Return every line of the rows below word for word, with nothing altered, added, or left out.

**Saved data rows**.
Content starts
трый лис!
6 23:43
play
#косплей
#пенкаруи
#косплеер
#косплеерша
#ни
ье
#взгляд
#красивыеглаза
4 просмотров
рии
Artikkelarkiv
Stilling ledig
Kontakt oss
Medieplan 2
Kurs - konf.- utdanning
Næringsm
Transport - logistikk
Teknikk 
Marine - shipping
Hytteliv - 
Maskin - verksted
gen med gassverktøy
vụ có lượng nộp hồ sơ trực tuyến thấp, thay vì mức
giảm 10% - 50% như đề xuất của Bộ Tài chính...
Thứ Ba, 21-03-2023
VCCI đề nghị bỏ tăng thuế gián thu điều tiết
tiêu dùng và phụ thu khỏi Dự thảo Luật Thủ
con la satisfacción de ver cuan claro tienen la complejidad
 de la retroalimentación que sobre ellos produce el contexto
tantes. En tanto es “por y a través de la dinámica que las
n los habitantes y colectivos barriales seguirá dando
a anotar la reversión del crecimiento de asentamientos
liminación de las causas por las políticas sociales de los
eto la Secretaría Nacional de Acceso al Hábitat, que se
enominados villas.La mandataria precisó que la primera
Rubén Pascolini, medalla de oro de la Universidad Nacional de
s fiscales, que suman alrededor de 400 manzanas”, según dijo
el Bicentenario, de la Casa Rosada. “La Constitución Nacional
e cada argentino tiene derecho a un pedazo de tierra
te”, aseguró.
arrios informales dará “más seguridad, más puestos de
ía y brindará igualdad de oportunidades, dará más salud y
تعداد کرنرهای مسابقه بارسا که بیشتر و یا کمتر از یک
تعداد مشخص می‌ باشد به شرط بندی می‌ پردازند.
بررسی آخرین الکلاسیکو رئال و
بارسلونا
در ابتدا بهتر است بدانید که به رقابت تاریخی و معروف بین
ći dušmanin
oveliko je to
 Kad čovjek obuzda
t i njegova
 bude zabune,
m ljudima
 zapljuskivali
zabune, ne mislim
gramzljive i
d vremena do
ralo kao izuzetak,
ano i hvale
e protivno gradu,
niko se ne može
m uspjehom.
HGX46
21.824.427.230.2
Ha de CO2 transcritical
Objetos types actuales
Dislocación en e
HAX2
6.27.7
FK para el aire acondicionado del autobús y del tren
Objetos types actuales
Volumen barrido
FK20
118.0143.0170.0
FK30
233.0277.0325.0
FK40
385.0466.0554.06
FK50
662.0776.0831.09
Content ends
**FINISHED TASK**.
трый лис!
6 23:43
play
#косплей
#пенкаруи
#косплеер
#косплеерша
#ни
ье
#взгляд
#красивыеглаза
4 просмотров
рии
Artikkelarkiv
Stilling ledig
Kontakt oss
Medieplan 2
Kurs - konf.- utdanning
Næringsm
Transport - logistikk
Teknikk 
Marine - shipping
Hytteliv - 
Maskin - verksted
gen med gassverktøy
vụ có lượng nộp hồ sơ trực tuyến thấp, thay vì mức
giảm 10% - 50% như đề xuất của Bộ Tài chính...
Thứ Ba, 21-03-2023
VCCI đề nghị bỏ tăng thuế gián thu điều tiết
tiêu dùng và phụ thu khỏi Dự thảo Luật Thủ
con la satisfacción de ver cuan claro tienen la complejidad
 de la retroalimentación que sobre ellos produce el contexto
tantes. En tanto es “por y a través de la dinámica que las
n los habitantes y colectivos barriales seguirá dando
a anotar la reversión del crecimiento de asentamientos
liminación de las causas por las políticas sociales de los
eto la Secretaría Nacional de Acceso al Hábitat, que se
enominados villas.La mandataria precisó que la primera
Rubén Pascolini, medalla de oro de la Universidad Nacional de
s fiscales, que suman alrededor de 400 manzanas”, según dijo
el Bicentenario, de la Casa Rosada. “La Constitución Nacional
e cada argentino tiene derecho a un pedazo de tierra
te”, aseguró.
arrios informales dará “más seguridad, más puestos de
ía y brindará igualdad de oportunidades, dará más salud y
تعداد کرنرهای مسابقه بارسا که بیشتر و یا کمتر از یک
تعداد مشخص می‌ باشد به شرط بندی می‌ پردازند.
بررسی آخرین الکلاسیکو رئال و
بارسلونا
در ابتدا بهتر است بدانید که به رقابت تاریخی و معروف بین
ći dušmanin
oveliko je to
 Kad čovjek obuzda
t i njegova
 bude zabune,
m ljudima
 zapljuskivali
zabune, ne mislim
gramzljive i
d vremena do
ralo kao izuzetak,
ano i hvale
e protivno gradu,
niko se ne može
m uspjehom.
HGX46
21.824.427.230.2
Ha de CO2 transcritical
Objetos types actuales
Dislocación en e
HAX2
6.27.7
FK para el aire acondicionado del autobús y del tren
Objetos types actuales
Volumen barrido
FK20
118.0143.0170.0
FK30
233.0277.0325.0
FK40
385.0466.0554.06
FK50
662.0776.0831.09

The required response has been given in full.